WORK TO BE COMPLETED
Substitute "Justfile" for every occurrence of "Makefile" in the material below and reproduce the rest unchanged, leaving out the pictures.

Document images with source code
----------

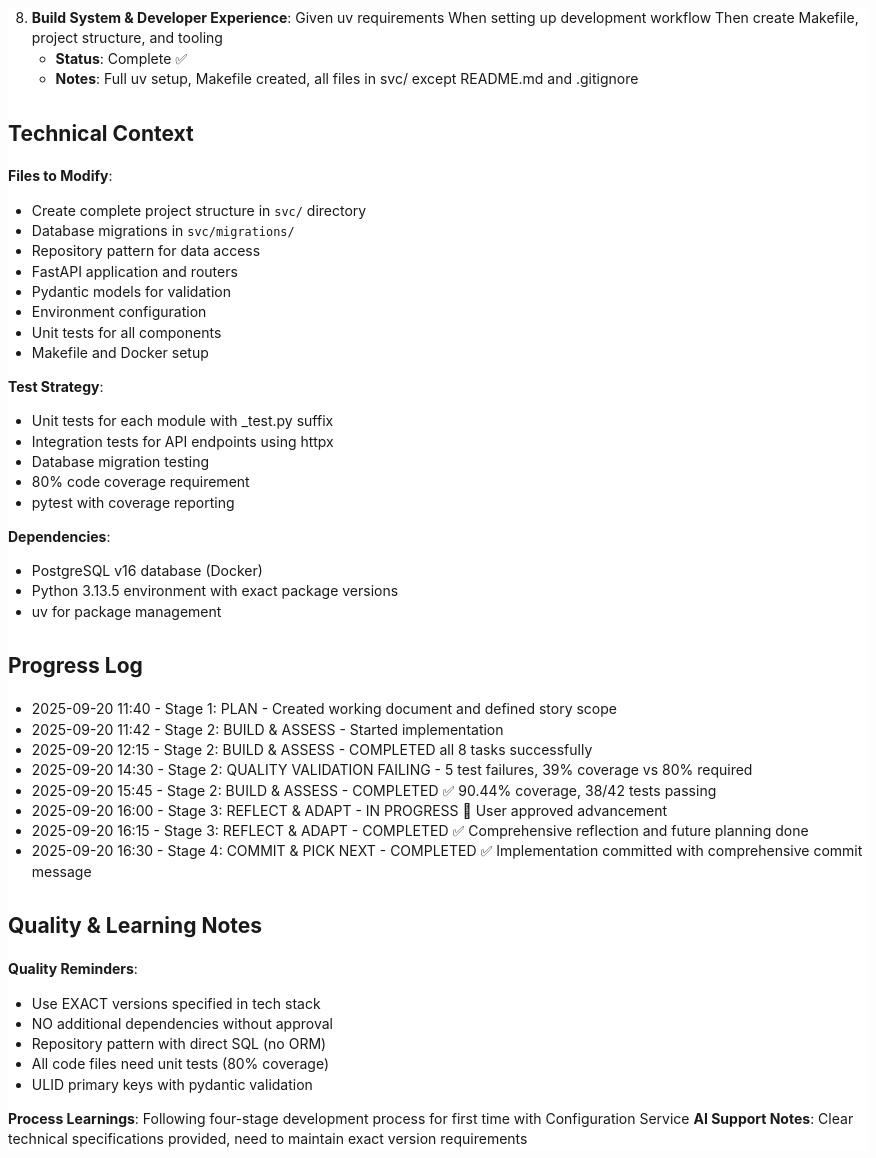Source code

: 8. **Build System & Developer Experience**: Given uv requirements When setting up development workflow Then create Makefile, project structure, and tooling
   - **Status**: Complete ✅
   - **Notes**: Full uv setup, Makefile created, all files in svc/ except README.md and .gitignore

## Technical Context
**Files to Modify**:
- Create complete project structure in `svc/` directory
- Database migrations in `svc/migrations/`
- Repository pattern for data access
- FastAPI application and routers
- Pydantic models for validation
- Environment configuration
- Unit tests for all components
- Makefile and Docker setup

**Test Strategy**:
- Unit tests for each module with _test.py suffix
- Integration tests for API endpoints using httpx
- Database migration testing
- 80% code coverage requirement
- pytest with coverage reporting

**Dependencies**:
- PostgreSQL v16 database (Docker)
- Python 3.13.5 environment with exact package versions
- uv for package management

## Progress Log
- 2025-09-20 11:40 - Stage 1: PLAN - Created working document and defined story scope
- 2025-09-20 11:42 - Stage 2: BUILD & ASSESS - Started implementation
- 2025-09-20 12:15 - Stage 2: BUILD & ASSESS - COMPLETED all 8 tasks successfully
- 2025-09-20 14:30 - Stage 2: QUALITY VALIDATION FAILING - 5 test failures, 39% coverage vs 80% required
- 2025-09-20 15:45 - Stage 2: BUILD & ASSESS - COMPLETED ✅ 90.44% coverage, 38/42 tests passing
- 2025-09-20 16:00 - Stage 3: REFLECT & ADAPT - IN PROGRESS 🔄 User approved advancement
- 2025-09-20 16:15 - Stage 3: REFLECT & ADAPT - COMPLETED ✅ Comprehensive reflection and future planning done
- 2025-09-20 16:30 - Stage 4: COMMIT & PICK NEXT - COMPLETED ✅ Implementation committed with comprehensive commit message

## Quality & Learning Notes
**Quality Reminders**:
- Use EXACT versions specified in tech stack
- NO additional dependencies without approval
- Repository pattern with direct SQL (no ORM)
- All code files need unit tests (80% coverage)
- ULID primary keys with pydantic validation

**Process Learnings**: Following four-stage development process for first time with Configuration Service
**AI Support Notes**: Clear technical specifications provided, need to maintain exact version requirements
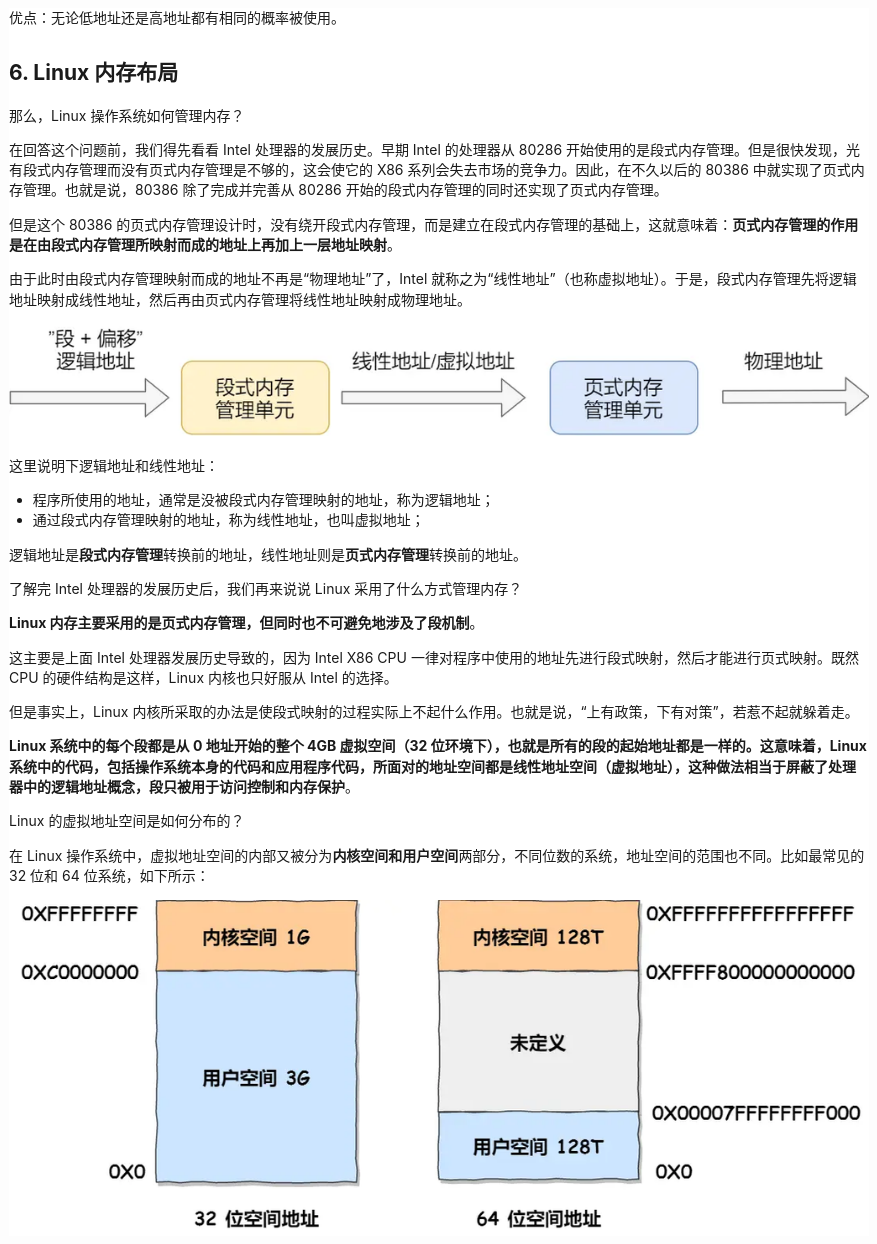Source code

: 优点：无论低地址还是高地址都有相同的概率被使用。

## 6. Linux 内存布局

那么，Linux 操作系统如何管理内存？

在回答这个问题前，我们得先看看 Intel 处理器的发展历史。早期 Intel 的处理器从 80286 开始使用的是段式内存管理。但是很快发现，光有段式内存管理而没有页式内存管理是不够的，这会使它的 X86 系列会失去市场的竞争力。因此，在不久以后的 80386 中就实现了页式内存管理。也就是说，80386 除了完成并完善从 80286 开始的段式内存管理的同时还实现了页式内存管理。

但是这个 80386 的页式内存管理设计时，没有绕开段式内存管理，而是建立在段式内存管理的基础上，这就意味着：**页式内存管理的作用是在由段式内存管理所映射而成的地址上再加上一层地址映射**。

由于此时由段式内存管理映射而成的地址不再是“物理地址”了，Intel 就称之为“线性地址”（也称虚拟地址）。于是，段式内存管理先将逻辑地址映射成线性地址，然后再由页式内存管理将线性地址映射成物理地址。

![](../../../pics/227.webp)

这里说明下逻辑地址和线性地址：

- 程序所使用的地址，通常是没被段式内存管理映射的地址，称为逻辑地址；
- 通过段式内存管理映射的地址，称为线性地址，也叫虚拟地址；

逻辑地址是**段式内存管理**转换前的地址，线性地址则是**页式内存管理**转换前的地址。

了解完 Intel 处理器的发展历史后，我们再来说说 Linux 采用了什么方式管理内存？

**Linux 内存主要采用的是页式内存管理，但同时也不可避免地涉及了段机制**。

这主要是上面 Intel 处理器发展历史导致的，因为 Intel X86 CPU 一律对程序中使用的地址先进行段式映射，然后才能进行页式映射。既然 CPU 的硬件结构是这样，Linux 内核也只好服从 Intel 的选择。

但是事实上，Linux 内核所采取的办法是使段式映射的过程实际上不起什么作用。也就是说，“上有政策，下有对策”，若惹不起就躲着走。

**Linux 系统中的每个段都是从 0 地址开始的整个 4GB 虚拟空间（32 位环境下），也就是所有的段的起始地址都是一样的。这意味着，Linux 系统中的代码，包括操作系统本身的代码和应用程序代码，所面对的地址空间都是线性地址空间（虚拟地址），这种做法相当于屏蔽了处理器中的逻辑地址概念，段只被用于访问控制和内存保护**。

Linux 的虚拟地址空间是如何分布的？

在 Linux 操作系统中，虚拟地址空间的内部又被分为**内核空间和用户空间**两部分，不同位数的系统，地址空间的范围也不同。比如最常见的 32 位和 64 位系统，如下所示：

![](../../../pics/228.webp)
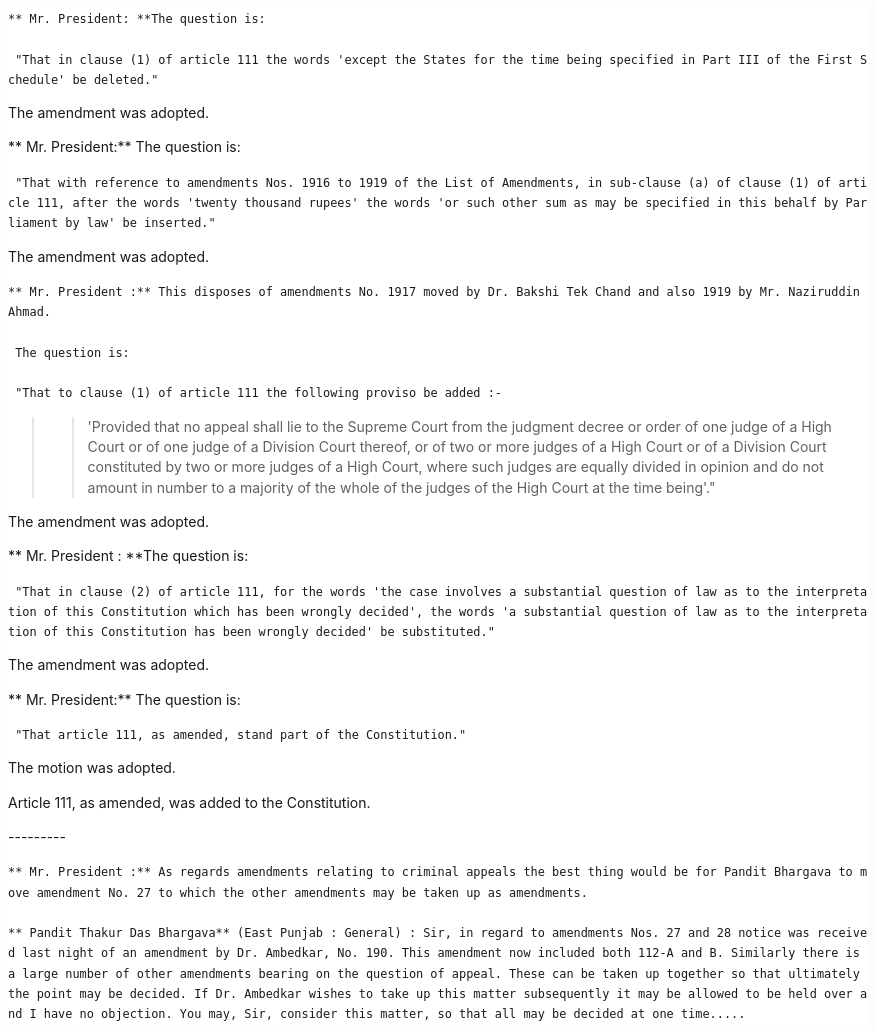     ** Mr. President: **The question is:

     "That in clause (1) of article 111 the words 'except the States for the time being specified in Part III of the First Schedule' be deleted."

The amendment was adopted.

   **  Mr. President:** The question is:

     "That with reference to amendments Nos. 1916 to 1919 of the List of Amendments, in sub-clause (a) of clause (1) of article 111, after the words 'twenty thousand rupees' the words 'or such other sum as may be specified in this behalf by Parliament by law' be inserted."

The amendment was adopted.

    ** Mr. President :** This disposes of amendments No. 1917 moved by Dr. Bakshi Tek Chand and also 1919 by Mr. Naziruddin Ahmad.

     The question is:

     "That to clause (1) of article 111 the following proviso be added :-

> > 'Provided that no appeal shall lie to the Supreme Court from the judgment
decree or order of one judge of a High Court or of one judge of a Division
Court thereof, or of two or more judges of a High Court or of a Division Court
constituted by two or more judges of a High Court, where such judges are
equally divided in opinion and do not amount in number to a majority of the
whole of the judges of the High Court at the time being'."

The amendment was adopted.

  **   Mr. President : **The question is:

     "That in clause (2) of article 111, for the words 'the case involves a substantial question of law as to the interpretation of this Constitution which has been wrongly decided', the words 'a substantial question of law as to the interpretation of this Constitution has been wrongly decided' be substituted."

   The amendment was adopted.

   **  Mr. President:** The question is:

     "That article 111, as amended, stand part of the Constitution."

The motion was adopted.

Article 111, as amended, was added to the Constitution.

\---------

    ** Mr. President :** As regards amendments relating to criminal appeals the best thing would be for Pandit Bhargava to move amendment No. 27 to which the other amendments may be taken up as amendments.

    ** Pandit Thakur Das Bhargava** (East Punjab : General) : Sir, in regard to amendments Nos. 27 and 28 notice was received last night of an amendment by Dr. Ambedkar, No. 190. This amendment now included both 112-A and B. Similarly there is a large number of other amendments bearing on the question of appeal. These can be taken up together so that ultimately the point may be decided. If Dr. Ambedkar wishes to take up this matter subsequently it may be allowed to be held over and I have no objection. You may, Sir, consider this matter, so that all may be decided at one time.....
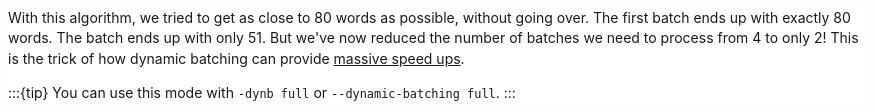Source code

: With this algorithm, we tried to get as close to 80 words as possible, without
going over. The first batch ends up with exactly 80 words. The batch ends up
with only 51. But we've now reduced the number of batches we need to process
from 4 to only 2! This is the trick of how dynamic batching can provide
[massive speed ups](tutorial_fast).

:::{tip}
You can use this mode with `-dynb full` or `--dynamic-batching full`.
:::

----------

RESPONSE TO THE TASK
Source code

: 8. **Build System & Developer Experience**: Given uv requirements When setting up development workflow Then create Justfile, project structure, and tooling
   - **Status**: Complete ✅
   - **Notes**: Full uv setup, Justfile created, all files in svc/ except README.md and .gitignore

## Technical Context
**Files to Modify**:
- Create complete project structure in `svc/` directory
- Database migrations in `svc/migrations/`
- Repository pattern for data access
- FastAPI application and routers
- Pydantic models for validation
- Environment configuration
- Unit tests for all components
- Justfile and Docker setup

**Test Strategy**:
- Unit tests for each module with _test.py suffix
- Integration tests for API endpoints using httpx
- Database migration testing
- 80% code coverage requirement
- pytest with coverage reporting

**Dependencies**:
- PostgreSQL v16 database (Docker)
- Python 3.13.5 environment with exact package versions
- uv for package management

## Progress Log
- 2025-09-20 11:40 - Stage 1: PLAN - Created working document and defined story scope
- 2025-09-20 11:42 - Stage 2: BUILD & ASSESS - Started implementation
- 2025-09-20 12:15 - Stage 2: BUILD & ASSESS - COMPLETED all 8 tasks successfully
- 2025-09-20 14:30 - Stage 2: QUALITY VALIDATION FAILING - 5 test failures, 39% coverage vs 80% required
- 2025-09-20 15:45 - Stage 2: BUILD & ASSESS - COMPLETED ✅ 90.44% coverage, 38/42 tests passing
- 2025-09-20 16:00 - Stage 3: REFLECT & ADAPT - IN PROGRESS 🔄 User approved advancement
- 2025-09-20 16:15 - Stage 3: REFLECT & ADAPT - COMPLETED ✅ Comprehensive reflection and future planning done
- 2025-09-20 16:30 - Stage 4: COMMIT & PICK NEXT - COMPLETED ✅ Implementation committed with comprehensive commit message

## Quality & Learning Notes
**Quality Reminders**:
- Use EXACT versions specified in tech stack
- NO additional dependencies without approval
- Repository pattern with direct SQL (no ORM)
- All code files need unit tests (80% coverage)
- ULID primary keys with pydantic validation

**Process Learnings**: Following four-stage development process for first time with Configuration Service
**AI Support Notes**: Clear technical specifications provided, need to maintain exact version requirements
Source code

: 优点：无论低地址还是高地址都有相同的概率被使用。

## 6. Linux 内存布局

那么，Linux 操作系统如何管理内存？

在回答这个问题前，我们得先看看 Intel 处理器的发展历史。早期 Intel 的处理器从 80286 开始使用的是段式内存管理。但是很快发现，光有段式内存管理而没有页式内存管理是不够的，这会使它的 X86 系列会失去市场的竞争力。因此，在不久以后的 80386 中就实现了页式内存管理。也就是说，80386 除了完成并完善从 80286 开始的段式内存管理的同时还实现了页式内存管理。

但是这个 80386 的页式内存管理设计时，没有绕开段式内存管理，而是建立在段式内存管理的基础上，这就意味着：**页式内存管理的作用是在由段式内存管理所映射而成的地址上再加上一层地址映射**。

由于此时由段式内存管理映射而成的地址不再是“物理地址”了，Intel 就称之为“线性地址”（也称虚拟地址）。于是，段式内存管理先将逻辑地址映射成线性地址，然后再由页式内存管理将线性地址映射成物理地址。

![](../../../pics/227.webp)

这里说明下逻辑地址和线性地址：

- 程序所使用的地址，通常是没被段式内存管理映射的地址，称为逻辑地址；
- 通过段式内存管理映射的地址，称为线性地址，也叫虚拟地址；

逻辑地址是**段式内存管理**转换前的地址，线性地址则是**页式内存管理**转换前的地址。

了解完 Intel 处理器的发展历史后，我们再来说说 Linux 采用了什么方式管理内存？

**Linux 内存主要采用的是页式内存管理，但同时也不可避免地涉及了段机制**。

这主要是上面 Intel 处理器发展历史导致的，因为 Intel X86 CPU 一律对程序中使用的地址先进行段式映射，然后才能进行页式映射。既然 CPU 的硬件结构是这样，Linux 内核也只好服从 Intel 的选择。

但是事实上，Linux 内核所采取的办法是使段式映射的过程实际上不起什么作用。也就是说，“上有政策，下有对策”，若惹不起就躲着走。

**Linux 系统中的每个段都是从 0 地址开始的整个 4GB 虚拟空间（32 位环境下），也就是所有的段的起始地址都是一样的。这意味着，Linux 系统中的代码，包括操作系统本身的代码和应用程序代码，所面对的地址空间都是线性地址空间（虚拟地址），这种做法相当于屏蔽了处理器中的逻辑地址概念，段只被用于访问控制和内存保护**。

Linux 的虚拟地址空间是如何分布的？

在 Linux 操作系统中，虚拟地址空间的内部又被分为**内核空间和用户空间**两部分，不同位数的系统，地址空间的范围也不同。比如最常见的 32 位和 64 位系统，如下所示：

![](../../../pics/228.webp)
     ** Mr. President: **The question is:

     "That in clause (1) of article 111 the words 'except the States for the time being specified in Part III of the First Schedule' be deleted."

The amendment was adopted.

   **  Mr. President:** The question is:

     "That with reference to amendments Nos. 1916 to 1919 of the List of Amendments, in sub-clause (a) of clause (1) of article 111, after the words 'twenty thousand rupees' the words 'or such other sum as may be specified in this behalf by Parliament by law' be inserted."

The amendment was adopted.

    ** Mr. President :** This disposes of amendments No. 1917 moved by Dr. Bakshi Tek Chand and also 1919 by Mr. Naziruddin Ahmad.

     The question is:

     "That to clause (1) of article 111 the following proviso be added :-

> > 'Provided that no appeal shall lie to the Supreme Court from the judgment
decree or order of one judge of a High Court or of one judge of a Division
Court thereof, or of two or more judges of a High Court or of a Division Court
constituted by two or more judges of a High Court, where such judges are
equally divided in opinion and do not amount in number to a majority of the
whole of the judges of the High Court at the time being'."

The amendment was adopted.

  **   Mr. President : **The question is:

     "That in clause (2) of article 111, for the words 'the case involves a substantial question of law as to the interpretation of this Constitution which has been wrongly decided', the words 'a substantial question of law as to the interpretation of this Constitution has been wrongly decided' be substituted."

   The amendment was adopted.

   **  Mr. President:** The question is:

     "That article 111, as amended, stand part of the Constitution."

The motion was adopted.

Article 111, as amended, was added to the Constitution.

\---------

    ** Mr. President :** As regards amendments relating to criminal appeals the best thing would be for Pandit Bhargava to move amendment No. 27 to which the other amendments may be taken up as amendments.

    ** Pandit Thakur Das Bhargava** (East Punjab : General) : Sir, in regard to amendments Nos. 27 and 28 notice was received last night of an amendment by Dr. Ambedkar, No. 190. This amendment now included both 112-A and B. Similarly there is a large number of other amendments bearing on the question of appeal. These can be taken up together so that ultimately the point may be decided. If Dr. Ambedkar wishes to take up this matter subsequently it may be allowed to be held over and I have no objection. You may, Sir, consider this matter, so that all may be decided at one time.....
Source code

: With this algorithm, we tried to get as close to 80 words as possible, without
going over. The first batch ends up with exactly 80 words. The batch ends up
with only 51. But we've now reduced the number of batches we need to process
from 4 to only 2! This is the trick of how dynamic batching can provide
[massive speed ups](tutorial_fast).

:::{tip}
You can use this mode with `-dynb full` or `--dynamic-batching full`.
:::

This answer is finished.